II Timothy 1:7 - "Healer"


The Lord woke me once during the night to pray for children. This time He was specific in telling me to pray for those graduating. He told me to pray for those graduating from kindergarten, middle school, high school, and college. He had me pray for protection over all as they transition into a new time in their life. I went back to sleep until 4:20 when He woke me to pray for our current situation. It is hard to believe it was just a week today the mass was found in Doc's pancreas. I can feel the prayers of so many blanketing us. Yesterday when the MRI confirmed the mass I fell apart for a short time. I had been doing so well with my emotions but the dam broke loose. But that is OK because God made us with emotions. He does not expect us to not exercise them. He does not expect us to be emotionally strong through every moment of a storm. He does expect us to be spiritually strong and that is my goal. The enemy is prowling, waiting for an open door into our life but we cannot allow him in. The only way to do that is to stay in His Word, praying, and surrounding ourselves with His presence.
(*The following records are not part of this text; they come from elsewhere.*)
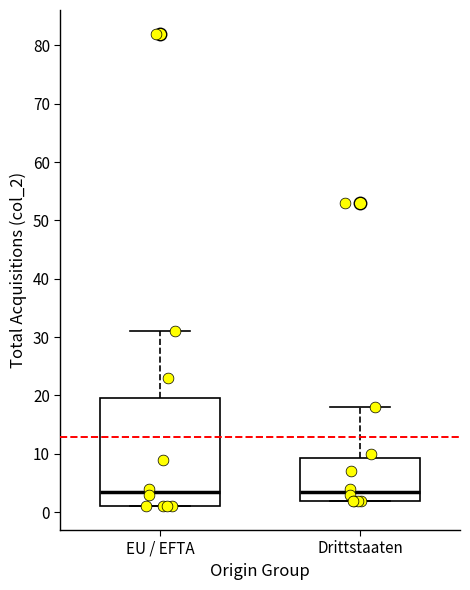

Where is the lower edge of the box for EU / EFTA on the y-axis? The values are not printed on the chart, so give them approximately, as read against the axis.

1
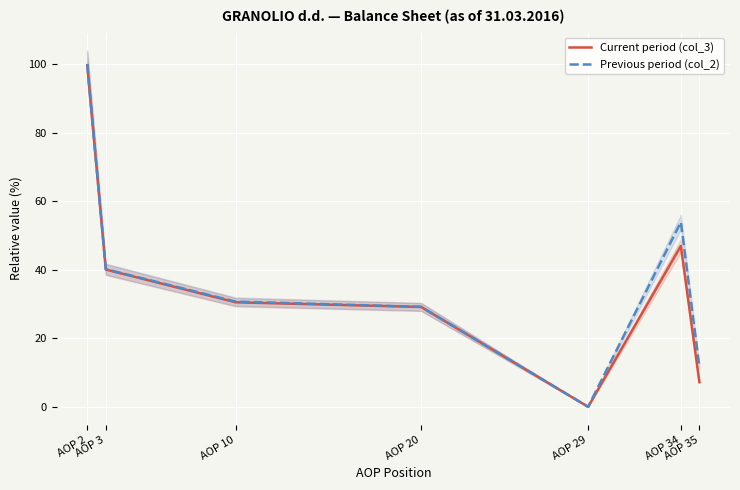

Is the value of Current period (col_3) at AOP 34 greater than the value of Previous period (col_2) at AOP 20?

Yes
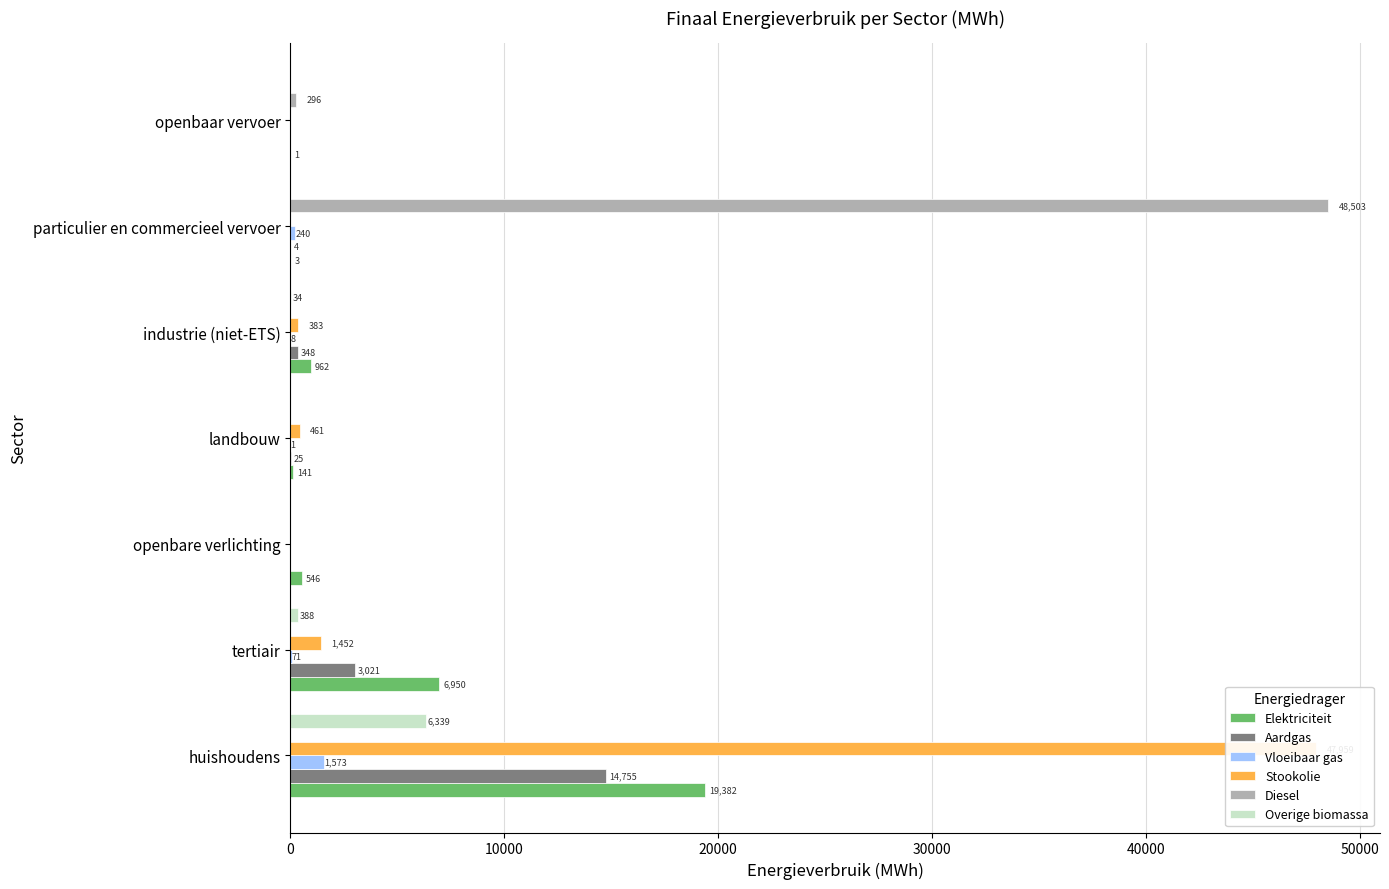

How many groups of bars are there?

7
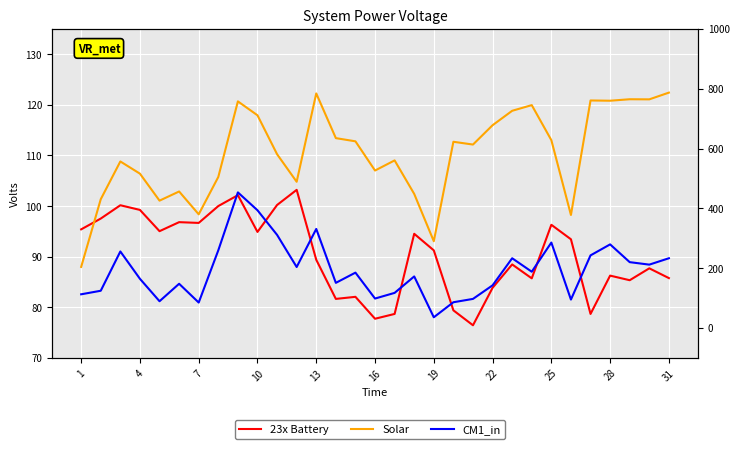

Rank the series by their maximum value, from highest to lowest.

Solar, 23x Battery, CM1_in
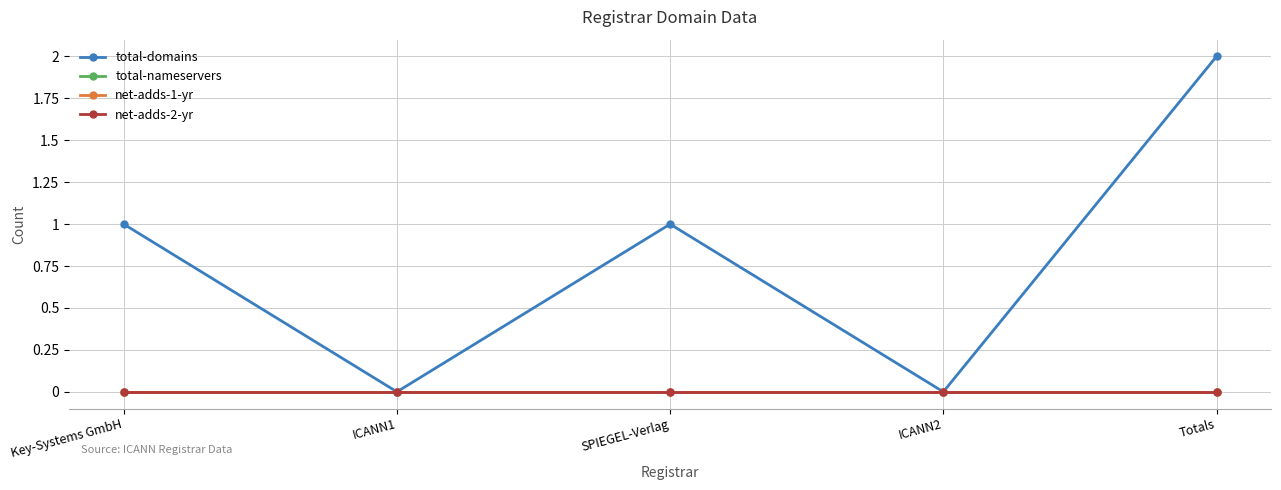

Does the chart have visible grid lines?

Yes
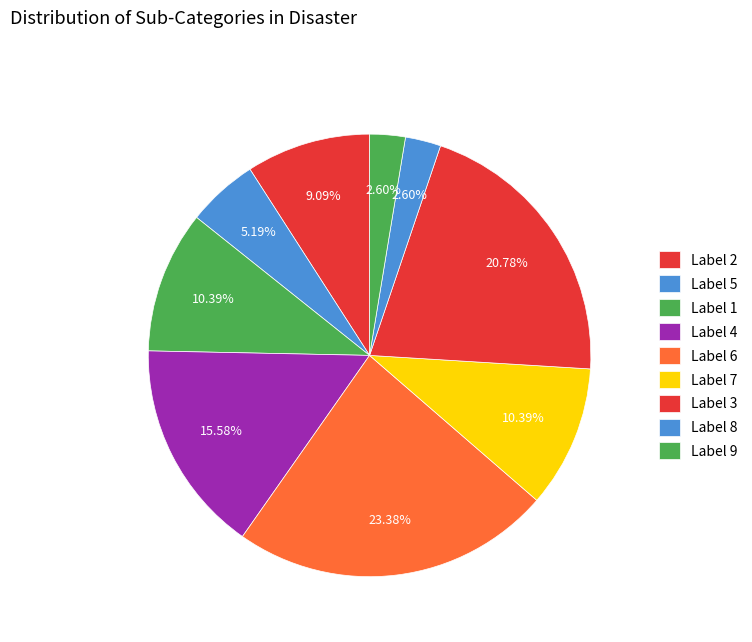

Count the number of slices in the pie.

9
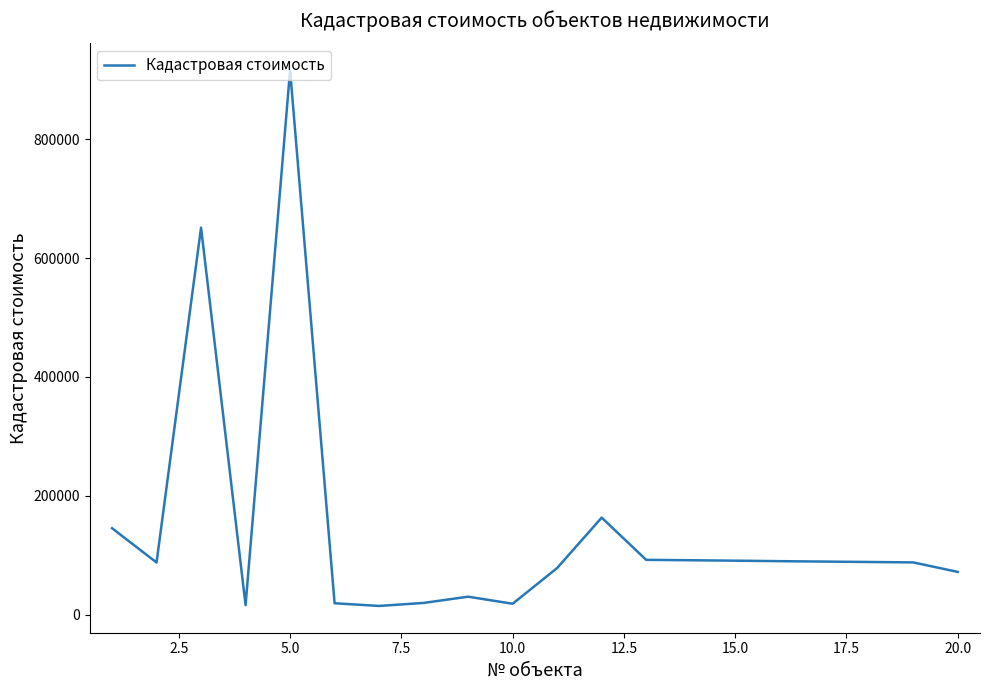

Which label corresponds to the largest value in the chart?

5.0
As I prayed, He gave me seven specific things to pray for us to allow Him to be...

He will be our peace
He will be our strength
He will be our power
He will be our wisdom
He will be our joy
He will be our love
He will be our hope

He told me as we allow Him to live in us in these seven areas perfection will take over. Seven is the number of perfection. As He pours these things in us, He will be glorified, His perfection will flow out of us. Wow, God! This time of prayer was so comforting. It also was very encouraging. God knows the end of our story. We just need to allow Him to work in and through us so His will, will be the end result. Our move to South Carolina was His will. Our living through the threat of three hurricanes was His will. The way the doctors, medicine, and treatment was given for my breast cancer was His will. Plain and simple. He has never left us over these last three years nor the time before that. He will carry out His will no matter what the circumstances. He is with us in the 'waiting room' as we await the results of the blood work and for an appointment with an oncologist. He knows when both will occur AND He knows the results. We have nothing to fear. All we have to do is trust His will. We cannot let our faith falter but instead need to dig deeper.

Dear Jesus,
Thank You for the way You blessed us last night with Carrie and Chris for Activity Night. Thank You for the blessings of yesterday with my friend and those who live at her facility. Thank You for being with us when we fell apart emotionally. Thank You for the way You continue to remind us You are in control of this situation. Lord, cleanse us so You can fill us with more of You. That will be the only way Your love will pour out of us to fulfill Your will. Father, whatever is ahead in this day, may You be glorified. I pray today is the day for blood work results and an appointment time given for the oncologist. But if that is not Your will then empower Doc and I to stay strong as we are in this 'waiting room' of life. Lord, I pray You will be his Healer. I pray the mass will be benign. But once again, if that is not Your will, then empower us to stay strong. Empower us to not only hear Your voice but to listen and walk in obedience to it. Lord, be our peace, strength, power, wisdom, joy, love, and hope. Thank You for being Our Perfection! Amen.

2 comments:

Aritha said...

Thanks for writing about this. Love the 7 things. I translated them into Dutch! What is the difference between strenght and power in your language? In Dutch it seems to be te same word.

My Strength said...

Aritha, As we go through difficult times, God is there to strengthen us through His empowerment. I agree the words have similar meaning. When God gives us a message with repetitiveness, He wants to make sure we receive it. We must take on His empowerment for His strength and power to work through our situation. Does that make sense?